▶ _GOAL_:
Copy verbatim the rows below, beginning with the line that contains "Count of yellow bottles on the shelf: 5" and continuing through the line that contains "Total number of", with both of those lines included.

▶ _DATASET_:
[BEGIN]
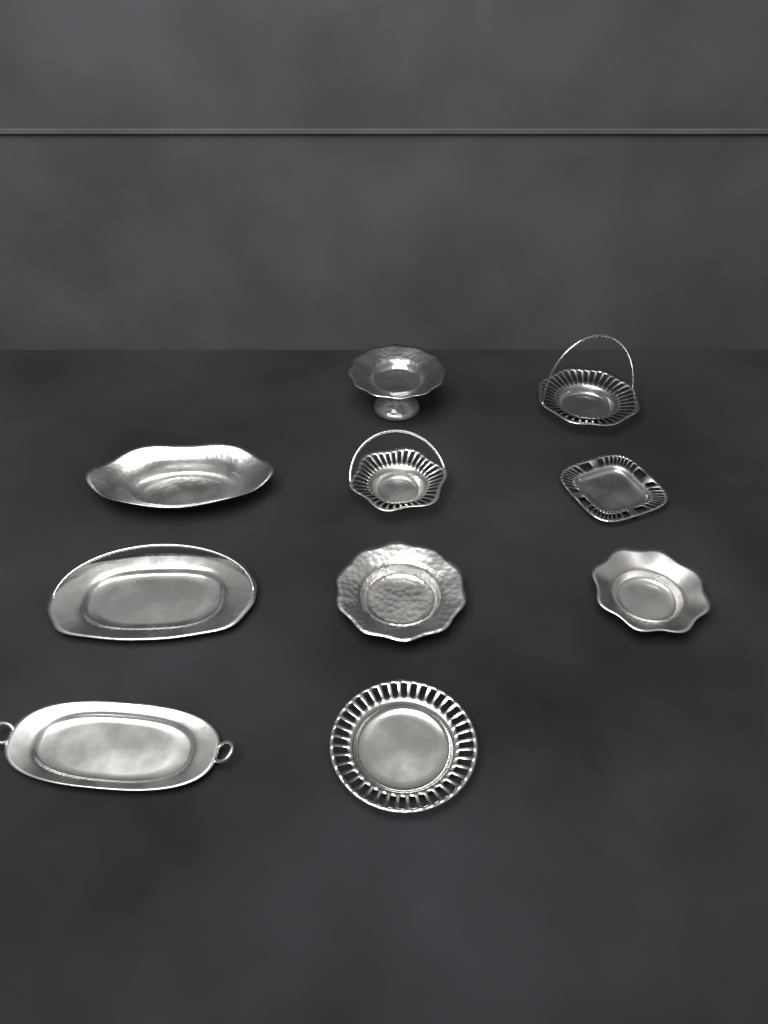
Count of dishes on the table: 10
[END]
[BEGIN]
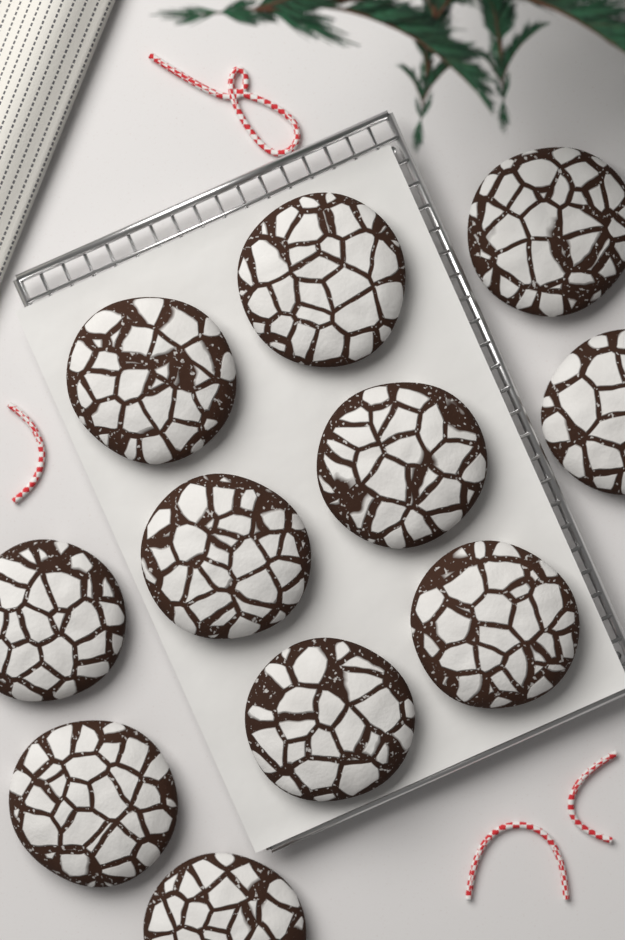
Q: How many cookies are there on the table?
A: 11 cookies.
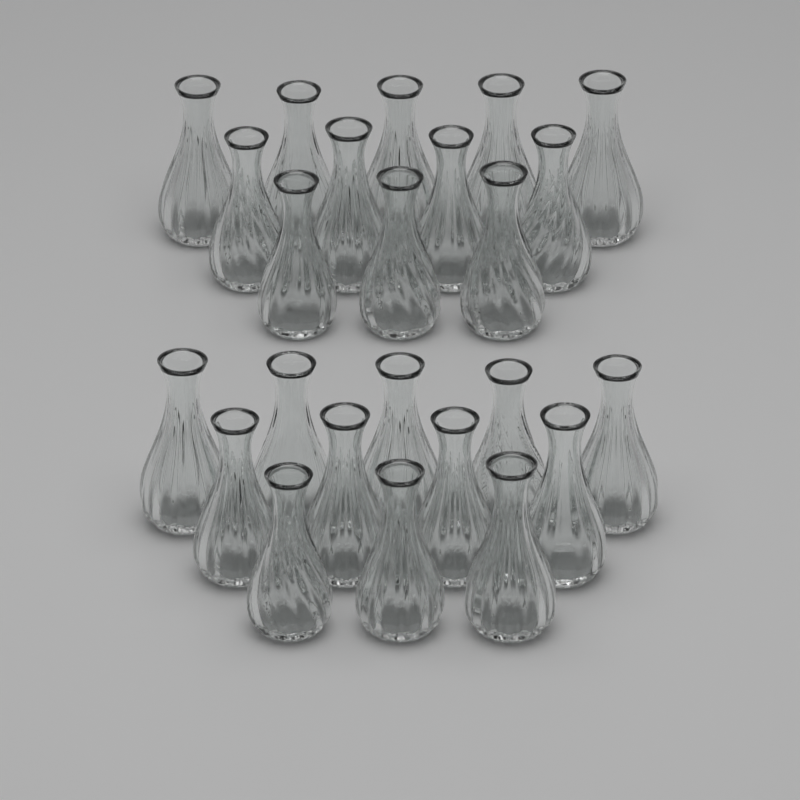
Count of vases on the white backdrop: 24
[END]
[BEGIN]
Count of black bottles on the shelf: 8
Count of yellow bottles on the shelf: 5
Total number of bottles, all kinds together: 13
[END]
▶ _EXERCISE OUTPUT_:
Count of yellow bottles on the shelf: 5
Total number of bottles, all kinds together: 13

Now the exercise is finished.